We also evaluated the use of previously developed metrics for compensatory reserve measurement. CRM was trained using hundreds of human subjects experiencing simulated hemorrhage through LBNP exposure [35]. The original CRM model uses a DL framework, but we have also previously evaluated the use of feature extraction and decision tree models to track CRM in subjects undergoing an LBNP procedure to simulate central hypovolemia [18]. Due to the similarities in physiology between humans and swine, we took both the DL and ML models trained using human data and made blind predictions on swine datasets. This was also done because the point of decompensation, needed for training the CRM model, cannot be readily defined in an anesthetized animal. While CRM models showed trends for tracking hemorrhage onset, the results were more variable across each swine subject, with lower signal-to-noise.

Further steps to address the limitations of this study would include addressing model complexity. The boosted tree models were chosen for their efficiency, with the prospect that they would be able to operate in real time. However, to effectively track blood loss, DL may prove to be a more worthwhile approach. The boosted tree models require feature extraction to be performed on the data, which led to the development and ranking of the top 20 features used in this study. While those top 20 features originated from a 4200+ feature pool it is possible that an even greater feature pool exists, but this would require a higher degree of expertise to derive additional features. This may lead to the use of CNNs, such as the CRM DL model, for future development. The nature of performing convolutions on a piece of data allows the model to extract features itself, and when trained adequately, the model can rank the features necessary to track the data accurately. While CNN models can certainly reach levels of complexity that could make them computationally burdensome and unlikely to be used in real time, the power of even a single convolutional layer has the potential to extract the necessary features from a waveform to make accurate predictions.

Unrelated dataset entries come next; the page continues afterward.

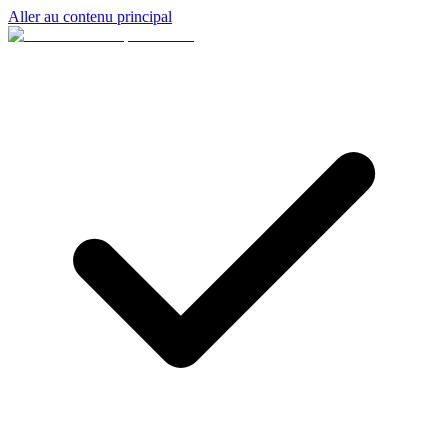
Aller au contenu principal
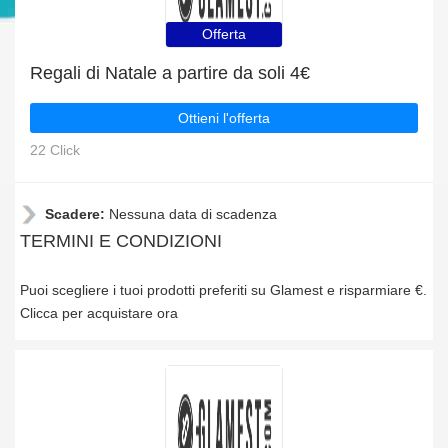
Offerta
Regali di Natale a partire da soli 4€
Ottieni l'offerta
22 Click
Scadere:
Nessuna data di scadenza
TERMINI E CONDIZIONI
Puoi scegliere i tuoi prodotti preferiti su Glamest e risparmiare €.
Clicca per acquistare ora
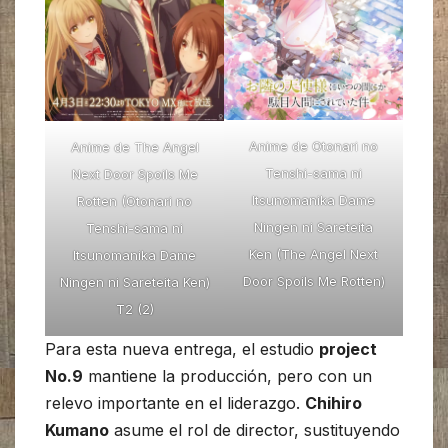
Anime de Otonari no
Anime de The Angel
Tenshi-sama ni
Next Door Spoils Me
Itsunomanika Dame
Rotten (Otonari no
Ningen ni Sareteita
Tenshi-sama ni
Ken (The Angel Next
Itsunomanika Dame
Door Spoils Me Rotten)
Ningen ni Sareteita Ken)
T2 (2)
Para esta nueva entrega, el estudio
project
No.9
mantiene la producción, pero con un
relevo importante en el liderazgo.
Chihiro
Kumano
asume el rol de director, sustituyendo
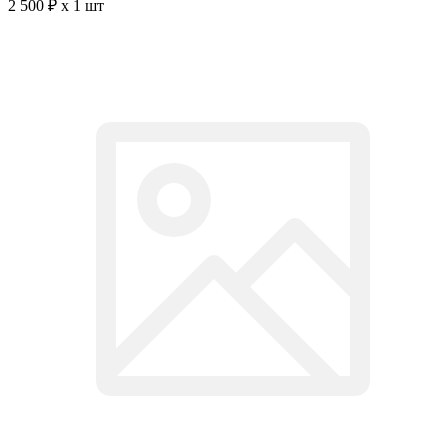
2 500 ₽ x 1 шт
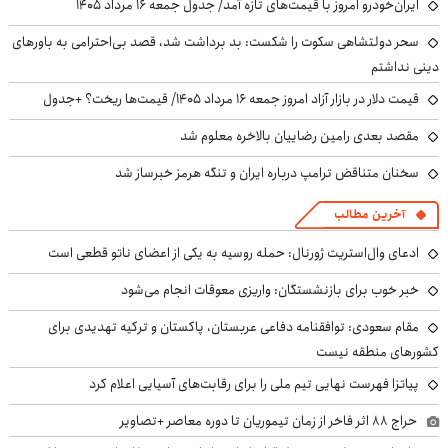
ایران‌خودرو امروز با قیمت‌های تازه آمد/ جدول جمعه ۱۶ مرداد ۱۴۰۵
سحر دولتشاهی سکوت را شکست: بد برداشت شد، قصد بی‌احترامی به باورهای
دینی نداشتم
قیمت دلار در بازار آزاد امروز جمعه ۱۶ مرداد ۱۴۰۵/ قیمت‌ها ریخت؟ +جدول
مقصد بعدی رامین رضاییان بالاخره معلوم شد
سخنان متناقض ترامپ درباره ایران و تنگه هرمز خبرساز شد
آخرین مطالب
ادعای وال‌استریت ژورنال: حمله روسیه به یکی از اعضای ناتو قطعی است
خبر خوب برای بازنشستگان: واریزی معوقات انجام می‌شود
مقام سعودی: توافقنامه دفاعی عربستان، پاکستان و ترکیه تهدیدی برای
کشورهای منطقه نیست
پیاتزا فهرست نهایی تیم ملی را برای رقابت‌های آسیایی اعلام کرد
حراج ۸۸ اثر فاخر از زمان تیموریان تا دوره معاصر +تصاویر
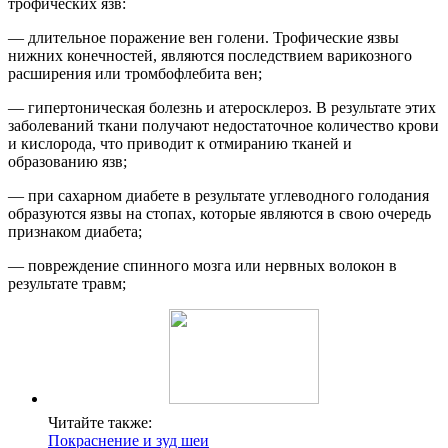
трофических язв:
— длительное поражение вен голени. Трофические язвы
нижних конечностей, являются последствием варикозного
расширения или тромбофлебита вен;
— гипертоническая болезнь и атеросклероз. В результате этих
заболеваний ткани получают недостаточное количество крови
и кислорода, что приводит к отмиранию тканей и
образованию язв;
— при сахарном диабете в результате углеводного голодания
образуются язвы на стопах, которые являются в свою очередь
признаком диабета;
— повреждение спинного мозга или нервных волокон в
результате травм;
Читайте также:
Покраснение и зуд шеи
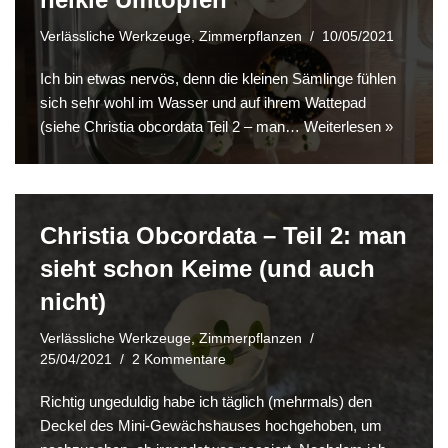
Verlässliche Werkzeuge
,
Zimmerpflanzen
10/05/2021
Ich bin etwas nervös, denn die kleinen Sämlinge fühlen
sich sehr wohl im Wasser und auf ihrem Wattepad
(siehe Christia obcordata Teil 2 – man…
Weiterlesen »
Christia Obcordata – Teil 2: man
sieht schon Keime (und auch
nicht)
Verlässliche Werkzeuge
,
Zimmerpflanzen
25/04/2021
2 Kommentare
Richtig ungeduldig habe ich täglich (mehrmals) den
Deckel des Mini-Gewächshauses hochgehoben, um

Finally, there are some limitations in using swine as a research model for humans. While swine share many physiological similarities with humans, they are still a different species, leading to subtle but important differences. Since machine learning algorithms are something of a “black box”, it is not immediately clear what aspects of swine physiology the algorithms are using to determine blood pressure, and it is therefore unclear whether the algorithm could make the leap from one species to another. Still, large animal research provides an avenue for robustly demonstrating proof of concept for these machine learning approaches, such that even if the algorithms themselves cannot translate directly from one species to another, the methods used to develop those algorithms should be able to translate between species.

5. Conclusions

In conclusion, ML algorithms developed for tracking blood loss during hemorrhage were successfully created using a swine model, whose physiology is similar to humans, with accurate correlations and earlier prediction times compared to traditional vital signs. These metrics allowed for earlier, more consistent prediction of hemorrhage compared to traditional metrics such as blood pressure. If improved blood loss prediction metrics can be established for hemorrhage and resuscitation, surgical intervention to control hemorrhage and goal-directed fluid resuscitation to restore volume status could be administered earlier than current gold standards, improving patient outcomes during civilian trauma and combat casualty care.

6. Patents

J.M.G. and E.J.S. are co-inventors on a filed provisional patent owned by the U.S. Army related to the blood loss volume metric and other similar predictive models (filed 14 August 2023).